* Instruction
Output, exactly and alone, the lines from the one containing "al Teatro Loreto" through the last line of the material below, both ends included.

---

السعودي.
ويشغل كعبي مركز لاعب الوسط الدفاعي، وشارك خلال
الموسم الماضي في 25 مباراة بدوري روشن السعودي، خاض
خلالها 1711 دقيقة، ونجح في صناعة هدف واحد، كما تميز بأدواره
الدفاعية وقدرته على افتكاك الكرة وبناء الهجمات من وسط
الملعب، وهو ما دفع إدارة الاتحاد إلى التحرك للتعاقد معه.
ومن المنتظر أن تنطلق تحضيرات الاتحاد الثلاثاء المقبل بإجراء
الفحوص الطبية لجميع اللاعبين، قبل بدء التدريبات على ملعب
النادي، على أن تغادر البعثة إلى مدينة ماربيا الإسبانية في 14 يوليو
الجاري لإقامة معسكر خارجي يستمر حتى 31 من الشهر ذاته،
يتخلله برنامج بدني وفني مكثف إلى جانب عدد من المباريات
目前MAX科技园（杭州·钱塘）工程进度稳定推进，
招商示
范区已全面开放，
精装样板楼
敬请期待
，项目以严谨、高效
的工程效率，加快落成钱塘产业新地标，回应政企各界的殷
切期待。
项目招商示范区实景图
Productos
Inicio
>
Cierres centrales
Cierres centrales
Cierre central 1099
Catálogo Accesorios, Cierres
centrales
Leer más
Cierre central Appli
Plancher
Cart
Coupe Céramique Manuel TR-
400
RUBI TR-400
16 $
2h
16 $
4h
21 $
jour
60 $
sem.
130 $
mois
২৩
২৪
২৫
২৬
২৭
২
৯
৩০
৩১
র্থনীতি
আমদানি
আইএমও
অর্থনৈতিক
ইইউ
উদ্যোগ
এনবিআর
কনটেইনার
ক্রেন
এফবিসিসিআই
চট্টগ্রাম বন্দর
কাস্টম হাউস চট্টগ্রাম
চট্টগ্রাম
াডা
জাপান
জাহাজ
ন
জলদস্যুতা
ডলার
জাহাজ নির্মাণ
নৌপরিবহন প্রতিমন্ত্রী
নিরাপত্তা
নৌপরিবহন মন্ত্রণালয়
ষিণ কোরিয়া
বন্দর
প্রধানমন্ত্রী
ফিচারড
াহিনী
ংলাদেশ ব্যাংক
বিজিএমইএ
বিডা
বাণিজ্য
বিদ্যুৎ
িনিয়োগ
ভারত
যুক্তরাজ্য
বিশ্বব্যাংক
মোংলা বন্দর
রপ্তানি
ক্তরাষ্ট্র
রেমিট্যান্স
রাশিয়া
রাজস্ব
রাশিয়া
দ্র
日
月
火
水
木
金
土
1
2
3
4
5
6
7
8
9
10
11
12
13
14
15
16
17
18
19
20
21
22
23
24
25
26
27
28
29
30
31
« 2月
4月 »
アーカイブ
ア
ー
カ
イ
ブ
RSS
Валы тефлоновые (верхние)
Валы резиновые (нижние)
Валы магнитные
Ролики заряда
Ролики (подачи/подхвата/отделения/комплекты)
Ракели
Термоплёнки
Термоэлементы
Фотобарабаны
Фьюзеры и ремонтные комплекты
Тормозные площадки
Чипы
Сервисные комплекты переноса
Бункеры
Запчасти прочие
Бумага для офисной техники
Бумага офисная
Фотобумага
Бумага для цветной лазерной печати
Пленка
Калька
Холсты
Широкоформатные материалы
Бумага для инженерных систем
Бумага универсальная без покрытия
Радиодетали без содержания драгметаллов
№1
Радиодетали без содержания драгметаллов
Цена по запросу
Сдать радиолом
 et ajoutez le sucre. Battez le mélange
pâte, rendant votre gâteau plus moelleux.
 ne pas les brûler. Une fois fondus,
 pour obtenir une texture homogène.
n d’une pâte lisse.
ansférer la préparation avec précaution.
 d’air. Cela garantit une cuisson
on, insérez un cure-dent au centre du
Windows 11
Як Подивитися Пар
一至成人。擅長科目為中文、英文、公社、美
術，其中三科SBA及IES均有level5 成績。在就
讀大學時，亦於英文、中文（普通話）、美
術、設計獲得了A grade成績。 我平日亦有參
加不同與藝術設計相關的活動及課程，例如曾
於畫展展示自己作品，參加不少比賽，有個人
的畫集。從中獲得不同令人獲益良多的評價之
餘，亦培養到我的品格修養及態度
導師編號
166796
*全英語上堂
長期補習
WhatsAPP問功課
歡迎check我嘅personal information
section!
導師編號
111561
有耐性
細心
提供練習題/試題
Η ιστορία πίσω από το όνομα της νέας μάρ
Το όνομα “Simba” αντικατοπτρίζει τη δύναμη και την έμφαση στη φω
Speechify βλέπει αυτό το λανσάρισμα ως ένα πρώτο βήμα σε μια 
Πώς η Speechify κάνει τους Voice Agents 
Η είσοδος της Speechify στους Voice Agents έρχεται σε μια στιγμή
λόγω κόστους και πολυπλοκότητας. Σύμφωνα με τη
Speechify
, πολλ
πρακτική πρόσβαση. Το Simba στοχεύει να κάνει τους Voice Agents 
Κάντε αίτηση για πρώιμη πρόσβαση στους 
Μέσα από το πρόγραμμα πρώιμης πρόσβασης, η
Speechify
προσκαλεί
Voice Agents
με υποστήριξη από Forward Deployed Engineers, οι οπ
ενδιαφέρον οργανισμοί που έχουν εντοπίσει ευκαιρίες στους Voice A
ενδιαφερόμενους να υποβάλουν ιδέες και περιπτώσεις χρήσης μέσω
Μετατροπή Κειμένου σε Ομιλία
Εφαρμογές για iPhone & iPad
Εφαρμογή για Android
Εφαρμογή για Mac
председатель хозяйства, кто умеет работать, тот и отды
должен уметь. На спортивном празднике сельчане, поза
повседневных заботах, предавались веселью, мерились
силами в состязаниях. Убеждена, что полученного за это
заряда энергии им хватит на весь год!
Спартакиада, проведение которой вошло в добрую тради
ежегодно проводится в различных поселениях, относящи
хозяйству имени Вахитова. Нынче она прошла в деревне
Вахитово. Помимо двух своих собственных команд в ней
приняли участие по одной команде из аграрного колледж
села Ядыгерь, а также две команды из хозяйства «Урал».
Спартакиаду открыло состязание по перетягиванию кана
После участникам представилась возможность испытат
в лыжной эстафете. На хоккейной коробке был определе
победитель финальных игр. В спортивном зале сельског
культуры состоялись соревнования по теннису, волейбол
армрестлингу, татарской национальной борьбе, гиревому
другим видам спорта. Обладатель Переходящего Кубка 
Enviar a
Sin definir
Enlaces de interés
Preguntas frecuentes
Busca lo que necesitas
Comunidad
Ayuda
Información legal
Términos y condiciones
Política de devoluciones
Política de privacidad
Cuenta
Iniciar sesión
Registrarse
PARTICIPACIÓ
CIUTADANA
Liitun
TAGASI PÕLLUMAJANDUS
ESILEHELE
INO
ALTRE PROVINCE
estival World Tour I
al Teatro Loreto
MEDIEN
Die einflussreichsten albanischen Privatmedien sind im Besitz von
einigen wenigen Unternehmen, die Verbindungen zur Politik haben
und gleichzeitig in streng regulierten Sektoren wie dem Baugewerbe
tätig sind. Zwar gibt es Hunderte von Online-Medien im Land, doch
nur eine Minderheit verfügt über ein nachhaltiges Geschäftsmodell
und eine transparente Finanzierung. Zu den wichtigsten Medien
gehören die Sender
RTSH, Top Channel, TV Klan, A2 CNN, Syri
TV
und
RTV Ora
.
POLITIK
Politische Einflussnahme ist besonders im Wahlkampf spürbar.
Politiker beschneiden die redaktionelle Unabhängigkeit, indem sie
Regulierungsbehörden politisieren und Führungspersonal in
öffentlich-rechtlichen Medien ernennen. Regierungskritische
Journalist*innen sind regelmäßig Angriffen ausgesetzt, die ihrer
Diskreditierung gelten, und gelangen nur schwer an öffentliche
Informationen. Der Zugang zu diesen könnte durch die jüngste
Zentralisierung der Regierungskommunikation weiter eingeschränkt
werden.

---

* Exercise solution
al Teatro Loreto
MEDIEN
Die einflussreichsten albanischen Privatmedien sind im Besitz von
einigen wenigen Unternehmen, die Verbindungen zur Politik haben
und gleichzeitig in streng regulierten Sektoren wie dem Baugewerbe
tätig sind. Zwar gibt es Hunderte von Online-Medien im Land, doch
nur eine Minderheit verfügt über ein nachhaltiges Geschäftsmodell
und eine transparente Finanzierung. Zu den wichtigsten Medien
gehören die Sender
RTSH, Top Channel, TV Klan, A2 CNN, Syri
TV
und
RTV Ora
.
POLITIK
Politische Einflussnahme ist besonders im Wahlkampf spürbar.
Politiker beschneiden die redaktionelle Unabhängigkeit, indem sie
Regulierungsbehörden politisieren und Führungspersonal in
öffentlich-rechtlichen Medien ernennen. Regierungskritische
Journalist*innen sind regelmäßig Angriffen ausgesetzt, die ihrer
Diskreditierung gelten, und gelangen nur schwer an öffentliche
Informationen. Der Zugang zu diesen könnte durch die jüngste
Zentralisierung der Regierungskommunikation weiter eingeschränkt
werden.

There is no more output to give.